Newswise — A new study by an international team of researchers that includes a Texas A&M University anthropologist shows that the modern European and East Asian populations were firmly established by 36,000 years ago, and that Neanderthal and modern human interbreeding occurred much earlier, around 54,000 years ago.

The study was led by the Centre for GeoGenetics at the University of Copenhagen, in collaboration with scientists from several institutions, including Cambridge, UC Berkeley, Griffith, UC San Francisco, and Peter the Great Museum in Russia as well as Texas A&M.

Their results are published in the current issue of Science magazine.

Ancient DNA recovered from one of the earliest known Europeans now provides unique insights into the history of the continent. The complete genome of an individual who died more than 36,000 years ago at the site of Kostenki in western-most Russia was recovered and sequenced. The Kostenki 14 genome shows that, once people had dispersed beyond the African homeland into Eurasia, they separated early into at least three populations whose descendants would develop unique features that shape the core of the diversity of non-African peoples.

Since then, despite major fluctuations in climate, one of these groups – Palaeolithic Europeans – persisted as a population intertwined by moments of expansion and contact until the arrival of farmers from the Middle East in the last 8,000 years, with whom they mixed extensively.

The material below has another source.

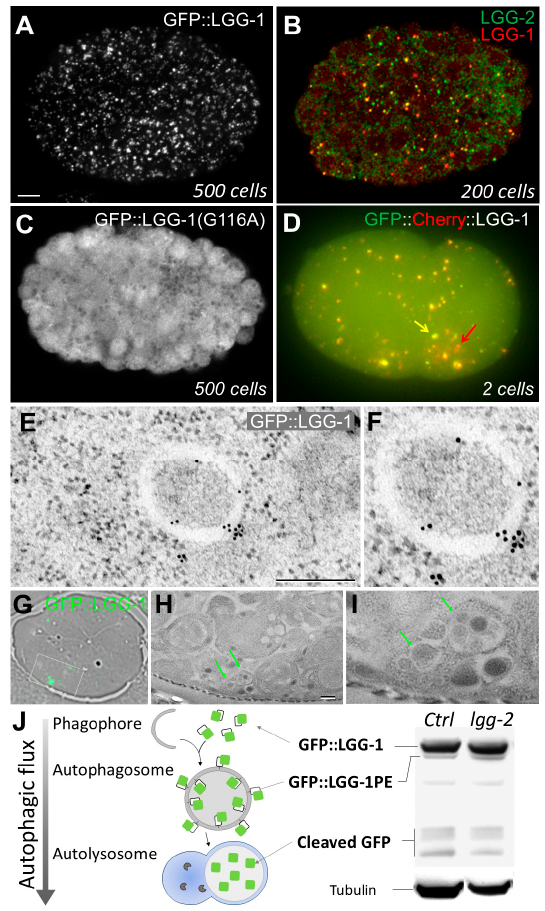
Figure 1. Use of LGG-1 and LGG-2 to monitor autophagy in C. elegans . ( A ) In vivo confocal picture of GFP::LGG-1 in a 500-cell embryo. GFP::LGG-1 puncta correspond to autophagosomes; ( B ) Merge confocal picture of a co-immunostaining of LGG-1 and LGG-2 in 200-cell embryo. Three types of puncta can be distinguished: LGG-1 positive (red), LGG-2 positive (green), and double positive (yellow); ( C ) In vivo confocal picture of GFP::LGG-1(G116A) form in a 500-cell embryo. This non-lipidated form presents a diffuse localization pattern with no puncta; ( D ) Epifluorescence merge picture of the tandem GFP::mCherry::LGG-1 in a two-cell embryo. The yellow arrow indicates an autophagosome (yellow resulting from GFP and mCherry fluorescences), whereas the red arrow shows an autolysosome (only mCherry fluorescence in acidic compartment); ( E , F ) Electron micrographs of GFP::LGG-1 embryos incubated with antibodies coupled to gold beads, revealing autophagosomal structures; ( G – I ) Correlative light and electron microscopy (CLEM) analysis of GFP::LGG-1; ( G ) Merge between bright field and fluorescence images of an ultrathin section of an embryo; ( H , I ) Electron micrographs of the boxed region in G. Green arrows indicate GFP::LGG-1 positive autophagosomes; ( J ) Schematic representation of autophagic flux and Western blot analysis of GFP::LGG-1 using GFP antibodies. The cleaved GFP correspond to a product of degradation in autolysosomes. The relative quantity of GFP::LGG-1 and the phosphatidylethanolamine (PE) conjugated form allows the measurement of the autophagic flux. Tubulin is used for normalization. Scale bar: 5 µm ( A ); 2 µm ( E ); 1 µm ( H ).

“What we can see from Kostenki and other ancient genomes is that for 30,000 years there was a single meta-population in Europe,” says Eske Willerslev, leader of the research team from the University of Copenhagen.

“The Palaeolithic hunter-gatherer groups split up, mixed, had sex, dispersed and changed, but through ancient genomes, we can trace the genetic thread of their shared ancestry.”

The findings are significant on several levels, says Ted Goebel of the Center for the Study of First Americans at Texas A&M and one of the researchers on the project.“First, we now know unequivocally that the major ancestral population of today’s Europeans was in place by 36,000 years ago, while later migrations into Europe were by comparison less significant,” he notes.

“Second, we know that the split between European and East Asian populations occurred by this time, demonstrating that the two regions were colonized by moderns out of Africa almost simultaneously, following two very different paths.

“And third, we have further evidence that early Europeans and Neanderthals intermixed. Our findings suggest the intermixing occurred about 60,000 years ago, 10,000 years earlier than previously believed. Our new findings suggest the mixing occurred very early in the spread of modern humans out of Africa, possibly as moderns were first migrating into the Near East, not as they were migrating into Europe.”

The findings support Goebel’s doctoral dissertation completed about 20 years ago – that modern humans spread out of Africa around 50-60,000 years ago, and from the Near East they dispersed into two different directions, with some heading north and west to Europe, and others heading north and east to central Asia and Siberia.

“Also, this lineage of moderns eventually contributed a major component of their DNA to the ancestors of early Native Americans,” Goebel adds.

“By mapping these Ice Age genomes one at a time, as my colleagues at the University of Copenhagen are doing with the Kostenki 14 human, we are building a new story for the origins and spread of our species across the globe -- one step at a time, just like our early ancestors as they explored the world’s varied environments, often for the first time.”